Begin

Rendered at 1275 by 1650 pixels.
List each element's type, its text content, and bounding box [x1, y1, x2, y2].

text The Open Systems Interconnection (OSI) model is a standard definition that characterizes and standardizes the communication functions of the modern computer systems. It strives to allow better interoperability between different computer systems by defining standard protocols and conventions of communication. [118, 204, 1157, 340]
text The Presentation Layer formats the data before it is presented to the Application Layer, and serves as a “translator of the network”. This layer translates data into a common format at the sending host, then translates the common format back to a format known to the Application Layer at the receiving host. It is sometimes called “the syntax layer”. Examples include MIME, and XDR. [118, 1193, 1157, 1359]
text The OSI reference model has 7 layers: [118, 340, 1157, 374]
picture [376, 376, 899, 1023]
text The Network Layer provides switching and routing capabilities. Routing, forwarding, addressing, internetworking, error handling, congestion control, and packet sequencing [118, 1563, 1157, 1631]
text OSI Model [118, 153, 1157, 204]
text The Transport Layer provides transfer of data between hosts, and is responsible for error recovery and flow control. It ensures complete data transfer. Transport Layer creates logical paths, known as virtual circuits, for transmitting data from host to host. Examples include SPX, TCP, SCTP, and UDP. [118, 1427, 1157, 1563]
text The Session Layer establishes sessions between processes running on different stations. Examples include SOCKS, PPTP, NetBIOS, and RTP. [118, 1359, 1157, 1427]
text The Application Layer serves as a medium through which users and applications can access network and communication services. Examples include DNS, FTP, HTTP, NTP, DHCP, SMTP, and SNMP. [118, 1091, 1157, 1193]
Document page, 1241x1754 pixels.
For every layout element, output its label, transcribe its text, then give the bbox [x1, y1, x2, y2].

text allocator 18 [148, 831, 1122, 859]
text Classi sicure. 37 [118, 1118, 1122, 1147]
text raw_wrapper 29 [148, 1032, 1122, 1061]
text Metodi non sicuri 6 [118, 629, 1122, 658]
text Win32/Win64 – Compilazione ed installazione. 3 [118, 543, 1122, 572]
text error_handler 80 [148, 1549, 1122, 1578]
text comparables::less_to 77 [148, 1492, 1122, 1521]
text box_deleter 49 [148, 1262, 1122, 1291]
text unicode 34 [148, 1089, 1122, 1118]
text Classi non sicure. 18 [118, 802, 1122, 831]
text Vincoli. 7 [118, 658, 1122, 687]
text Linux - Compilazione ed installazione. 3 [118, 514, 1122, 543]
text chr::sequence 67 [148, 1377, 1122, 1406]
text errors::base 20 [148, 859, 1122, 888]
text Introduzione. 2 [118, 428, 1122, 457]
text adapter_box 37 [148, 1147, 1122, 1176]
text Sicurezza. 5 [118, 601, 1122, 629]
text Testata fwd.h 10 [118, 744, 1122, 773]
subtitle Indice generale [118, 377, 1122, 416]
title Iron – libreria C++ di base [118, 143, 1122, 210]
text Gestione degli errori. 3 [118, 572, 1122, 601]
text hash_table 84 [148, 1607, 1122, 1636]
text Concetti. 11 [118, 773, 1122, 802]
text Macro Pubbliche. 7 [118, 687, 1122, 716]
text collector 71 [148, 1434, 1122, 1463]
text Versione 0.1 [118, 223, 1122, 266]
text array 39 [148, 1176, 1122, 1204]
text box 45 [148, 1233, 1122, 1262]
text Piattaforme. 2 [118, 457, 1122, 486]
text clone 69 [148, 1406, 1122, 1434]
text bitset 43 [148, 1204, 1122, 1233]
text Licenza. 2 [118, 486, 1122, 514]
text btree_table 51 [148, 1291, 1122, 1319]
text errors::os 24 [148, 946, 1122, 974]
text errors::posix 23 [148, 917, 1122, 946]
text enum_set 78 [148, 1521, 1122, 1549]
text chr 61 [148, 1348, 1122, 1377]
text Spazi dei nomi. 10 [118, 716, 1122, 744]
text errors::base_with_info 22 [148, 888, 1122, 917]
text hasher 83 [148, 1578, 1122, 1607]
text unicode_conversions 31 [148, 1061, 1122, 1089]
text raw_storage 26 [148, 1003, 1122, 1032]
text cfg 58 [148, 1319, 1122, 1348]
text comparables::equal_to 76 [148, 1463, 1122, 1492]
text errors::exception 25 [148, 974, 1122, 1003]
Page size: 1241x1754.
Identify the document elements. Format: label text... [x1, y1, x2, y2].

End

Count the lines in the listing above that contain the string "control", treating uppercase and lowercase as different, and reply with the number alone.

# Exercise result
2